The secondhand luxury industry in China too has experienced an unshaken upward movement in the past five years. The process behind it is plain-‘n-real-dealing. The retailers often get the clothing from their own fashion circles who have grown tired of their wardrobes. The buyers, on the other hand, are aspiring luxury consumers who make that earlier-said 2000 USD  a month and still dream of nonchalantly holding that pale pink Dior Diorissimo bag in the crook of their arm. Says who? Fang Fang, owner of secondhand Beijing boutiques Trash ‘n Diamond and Psycho Recycle:

“Several secondhand e-commerce platforms have emerged in recent years as well, but maintaining quality control is still a battle. One of the most popular Taobao apps for secondhand, such as Xianyu [咸鱼淘宝], sells just about every category of secondhand goods eBay-style, but on Taobao, even luxury claiming it’s guaranteed to be real isn’t always so,” Fang tells Jing Daily’s Jessica Rapp.
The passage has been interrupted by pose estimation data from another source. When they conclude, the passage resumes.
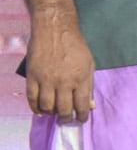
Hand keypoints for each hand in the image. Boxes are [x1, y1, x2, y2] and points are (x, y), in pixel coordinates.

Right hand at [17, 0, 93, 121]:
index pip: (82, 105)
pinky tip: (39, 111)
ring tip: (54, 114)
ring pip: (47, 106)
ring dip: (51, 114)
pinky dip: (35, 107)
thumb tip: (90, 105)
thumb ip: (89, 85)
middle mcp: (64, 82)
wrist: (54, 30)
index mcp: (81, 79)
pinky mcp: (33, 76)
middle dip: (66, 118)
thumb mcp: (89, 64)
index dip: (82, 116)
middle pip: (64, 109)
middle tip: (67, 120)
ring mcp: (46, 80)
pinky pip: (32, 97)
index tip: (81, 119)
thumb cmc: (75, 46)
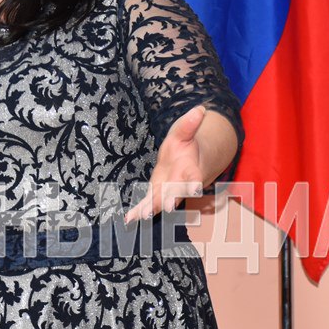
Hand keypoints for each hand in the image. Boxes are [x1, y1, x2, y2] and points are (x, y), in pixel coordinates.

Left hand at [124, 106, 207, 223]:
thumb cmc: (185, 147)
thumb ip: (190, 124)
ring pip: (161, 201)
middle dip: (171, 200)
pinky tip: (129, 219)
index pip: (195, 177)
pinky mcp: (156, 193)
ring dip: (152, 208)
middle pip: (176, 193)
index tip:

Both  the “pawned and secondhand” buying methods are gaining a large fan-following. For two obvious reasons: First of all, it is seen as a substitute for buying items which may not quite be the “real deal” in that realm of online secondhand shopping. Secondly, of course, come the fiercely lower price tags both pawned and secondhand items carry. In sum:

One brand, despite not being brand-new, in your wardrobe is seemingly still better than no brand tout court.